Soal mengambil hati senior, Yudhoyono jagonya. "Dia figur orang baik dan tidak ambisius," kata bekas komandannya, Letjen (Purn.) Yunus Yosfiah, kepada Adi Prasetya dari TEMPO. Ia pun sempat disebut-sebut sebagai the rising star, calon pemimpin TNI di masa datang. Karena itu, penunjukannya sebagai Menteri Pertambangan dan Energi dalam kabinet Abdurrahman Wahid dulu sangat mengejutkan. Sebab, keputusan itu mengakhiri karier militernya.
Tapi, bintang Yudhoyono masih bersinar terang. Dalam reshuffle kabinet beberapa bulan kemudian, ia dipromosi menjadi Menteri Koordinator Politik, Sosial, dan Keamanan. Bintang keempat pun disematkan ke pundaknya. Meski sempat dipecat Presiden Abdurrahman Wahid karena tidak setuju dekrit presiden, ia kembali ke kursi Menko Polkam ketika Megawati menggantikan posisi Wahid.

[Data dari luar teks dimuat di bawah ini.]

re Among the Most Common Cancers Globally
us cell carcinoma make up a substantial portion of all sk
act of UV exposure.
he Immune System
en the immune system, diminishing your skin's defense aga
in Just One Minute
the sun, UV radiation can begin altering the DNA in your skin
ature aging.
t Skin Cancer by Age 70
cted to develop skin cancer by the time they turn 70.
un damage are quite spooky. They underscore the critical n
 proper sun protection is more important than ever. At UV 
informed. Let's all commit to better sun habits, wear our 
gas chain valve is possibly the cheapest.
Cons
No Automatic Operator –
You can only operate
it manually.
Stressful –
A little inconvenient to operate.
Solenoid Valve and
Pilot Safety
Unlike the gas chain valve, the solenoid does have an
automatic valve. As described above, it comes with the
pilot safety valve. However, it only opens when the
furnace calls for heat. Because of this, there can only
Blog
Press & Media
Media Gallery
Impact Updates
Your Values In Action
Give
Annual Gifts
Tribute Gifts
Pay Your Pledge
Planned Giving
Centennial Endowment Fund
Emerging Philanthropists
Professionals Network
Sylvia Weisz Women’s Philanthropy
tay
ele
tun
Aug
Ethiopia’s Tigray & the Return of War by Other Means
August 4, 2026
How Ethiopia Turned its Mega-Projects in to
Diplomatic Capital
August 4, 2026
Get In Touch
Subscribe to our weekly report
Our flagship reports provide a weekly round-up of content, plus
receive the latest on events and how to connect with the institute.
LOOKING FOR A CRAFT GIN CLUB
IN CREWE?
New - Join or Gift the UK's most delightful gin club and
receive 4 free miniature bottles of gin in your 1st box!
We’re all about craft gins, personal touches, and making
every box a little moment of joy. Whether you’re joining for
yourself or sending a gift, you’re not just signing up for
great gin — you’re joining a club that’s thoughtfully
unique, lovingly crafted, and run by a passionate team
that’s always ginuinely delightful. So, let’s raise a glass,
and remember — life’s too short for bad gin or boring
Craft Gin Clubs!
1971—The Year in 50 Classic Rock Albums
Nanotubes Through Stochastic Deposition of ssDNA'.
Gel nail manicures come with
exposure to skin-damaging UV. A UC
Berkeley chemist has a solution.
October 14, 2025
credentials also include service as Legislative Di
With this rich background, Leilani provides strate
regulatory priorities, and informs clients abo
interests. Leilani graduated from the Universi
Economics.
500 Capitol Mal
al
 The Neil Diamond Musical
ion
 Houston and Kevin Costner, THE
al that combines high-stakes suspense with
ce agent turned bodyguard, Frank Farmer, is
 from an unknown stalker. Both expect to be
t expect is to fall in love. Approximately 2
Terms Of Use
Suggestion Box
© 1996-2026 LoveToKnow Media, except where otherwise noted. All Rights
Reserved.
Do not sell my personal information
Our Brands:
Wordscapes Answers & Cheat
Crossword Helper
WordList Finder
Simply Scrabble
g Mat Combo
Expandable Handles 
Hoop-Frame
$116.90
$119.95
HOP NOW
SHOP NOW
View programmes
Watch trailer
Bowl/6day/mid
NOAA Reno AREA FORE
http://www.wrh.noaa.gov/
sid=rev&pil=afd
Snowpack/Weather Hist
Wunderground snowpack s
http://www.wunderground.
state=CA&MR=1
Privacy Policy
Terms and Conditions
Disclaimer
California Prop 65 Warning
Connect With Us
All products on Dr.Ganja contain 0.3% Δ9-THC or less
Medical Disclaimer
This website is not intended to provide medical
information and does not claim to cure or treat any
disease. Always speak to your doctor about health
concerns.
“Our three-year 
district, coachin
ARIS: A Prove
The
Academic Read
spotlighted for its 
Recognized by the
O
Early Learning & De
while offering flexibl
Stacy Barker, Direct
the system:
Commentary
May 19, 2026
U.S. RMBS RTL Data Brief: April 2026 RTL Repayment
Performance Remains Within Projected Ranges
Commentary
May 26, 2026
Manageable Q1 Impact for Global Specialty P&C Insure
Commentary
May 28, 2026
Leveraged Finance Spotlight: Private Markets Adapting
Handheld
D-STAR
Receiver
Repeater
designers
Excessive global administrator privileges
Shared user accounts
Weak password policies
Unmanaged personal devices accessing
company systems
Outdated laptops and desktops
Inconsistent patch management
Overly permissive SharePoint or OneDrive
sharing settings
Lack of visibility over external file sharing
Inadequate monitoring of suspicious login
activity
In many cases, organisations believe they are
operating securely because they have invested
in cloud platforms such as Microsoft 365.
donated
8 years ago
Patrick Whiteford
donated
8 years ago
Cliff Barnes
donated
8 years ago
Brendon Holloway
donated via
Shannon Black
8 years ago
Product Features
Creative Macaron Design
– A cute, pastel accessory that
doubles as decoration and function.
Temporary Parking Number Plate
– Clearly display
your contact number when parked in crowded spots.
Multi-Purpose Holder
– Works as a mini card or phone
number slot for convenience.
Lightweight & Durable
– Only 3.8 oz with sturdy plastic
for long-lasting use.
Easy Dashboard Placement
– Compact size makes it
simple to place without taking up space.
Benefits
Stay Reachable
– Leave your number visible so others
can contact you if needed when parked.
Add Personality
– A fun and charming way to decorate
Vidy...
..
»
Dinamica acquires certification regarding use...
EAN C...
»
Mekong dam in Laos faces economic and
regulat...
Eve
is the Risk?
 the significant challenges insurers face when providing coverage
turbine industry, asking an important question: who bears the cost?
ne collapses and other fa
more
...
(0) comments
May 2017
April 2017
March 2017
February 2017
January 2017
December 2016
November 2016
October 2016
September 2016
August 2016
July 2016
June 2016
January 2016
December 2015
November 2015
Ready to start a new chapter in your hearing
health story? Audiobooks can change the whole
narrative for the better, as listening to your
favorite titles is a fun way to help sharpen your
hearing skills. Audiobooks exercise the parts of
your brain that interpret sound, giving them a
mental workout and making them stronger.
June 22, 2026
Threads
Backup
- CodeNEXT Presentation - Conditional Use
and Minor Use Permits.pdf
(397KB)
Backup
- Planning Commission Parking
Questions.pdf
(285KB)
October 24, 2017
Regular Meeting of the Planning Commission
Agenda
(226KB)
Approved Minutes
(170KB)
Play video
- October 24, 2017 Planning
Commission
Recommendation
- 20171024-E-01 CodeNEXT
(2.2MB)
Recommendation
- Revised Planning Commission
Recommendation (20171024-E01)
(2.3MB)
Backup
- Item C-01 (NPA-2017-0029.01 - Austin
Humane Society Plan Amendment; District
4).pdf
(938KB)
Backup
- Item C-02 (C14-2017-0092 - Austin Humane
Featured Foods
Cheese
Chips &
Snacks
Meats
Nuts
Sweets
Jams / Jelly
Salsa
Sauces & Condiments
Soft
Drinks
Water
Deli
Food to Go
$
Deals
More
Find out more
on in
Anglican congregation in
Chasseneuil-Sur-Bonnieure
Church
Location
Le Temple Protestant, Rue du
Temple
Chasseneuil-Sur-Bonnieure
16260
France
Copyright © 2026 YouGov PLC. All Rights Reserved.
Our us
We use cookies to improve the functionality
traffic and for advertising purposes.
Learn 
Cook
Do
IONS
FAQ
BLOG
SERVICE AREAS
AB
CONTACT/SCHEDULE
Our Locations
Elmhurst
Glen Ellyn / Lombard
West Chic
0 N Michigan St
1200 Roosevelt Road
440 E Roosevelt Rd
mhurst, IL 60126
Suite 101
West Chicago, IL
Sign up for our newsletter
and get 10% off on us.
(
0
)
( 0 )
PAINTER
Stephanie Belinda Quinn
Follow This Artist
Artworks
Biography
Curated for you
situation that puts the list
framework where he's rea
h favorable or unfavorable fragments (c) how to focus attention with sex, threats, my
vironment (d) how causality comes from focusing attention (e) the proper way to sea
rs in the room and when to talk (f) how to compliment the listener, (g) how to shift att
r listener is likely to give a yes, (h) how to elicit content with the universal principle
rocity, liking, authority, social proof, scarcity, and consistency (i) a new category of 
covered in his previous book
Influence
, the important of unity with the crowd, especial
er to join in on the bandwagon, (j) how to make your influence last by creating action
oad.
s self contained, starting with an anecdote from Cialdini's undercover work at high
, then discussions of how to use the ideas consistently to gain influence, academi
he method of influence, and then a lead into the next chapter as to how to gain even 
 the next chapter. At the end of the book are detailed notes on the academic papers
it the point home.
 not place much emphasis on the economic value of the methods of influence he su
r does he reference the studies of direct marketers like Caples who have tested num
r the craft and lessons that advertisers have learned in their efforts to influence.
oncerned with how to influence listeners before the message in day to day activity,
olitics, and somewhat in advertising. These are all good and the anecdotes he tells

Bukan berarti Yudhoyono tanpa cela. Dalam kemiliteran, titik lemahnya saat menjabat Kepala Staf Kodam (Kasdam) Jaya. Sebab, ketika itulah terjadi peristiwa kerusuhan 27 Juli 1996. Yudhoyono mengaku tidak terlibat dalam kasus itu, meski Sutiyoso, Pangdam Jaya ketika itu, justru muncul di sekitar markas PDI yang menjadi awal kerusuhan itu. "Masa, seorang Kasdam yang bertanggung jawab menyiapkan pasukan malah tidak tahu," kata seorang pengamat militer.
Yudhoyono juga dinilai terlalu banyak berhitung dan lamban bersikap. Ini membuat kolega dan para seniornya kecewa. Dalam penyelesaian kasus Ambon, ia dianggap terlalu hati-hati sehingga inisiatif pertemuan Malino untuk perdamaian justru diambil alih Menteri Koordinator Kesra, Jusuf Kalla. "Harusnya itu porsi Menteri Koordinator Politik dan Keamanan, tapi ia tampaknya ragu-ragu bertindak," kata seorang koleganya. Ini klop dengan penilaian seorang perwira senior: Yudhoyono ingin menyenangkan banyak orang dan takut ambil resiko.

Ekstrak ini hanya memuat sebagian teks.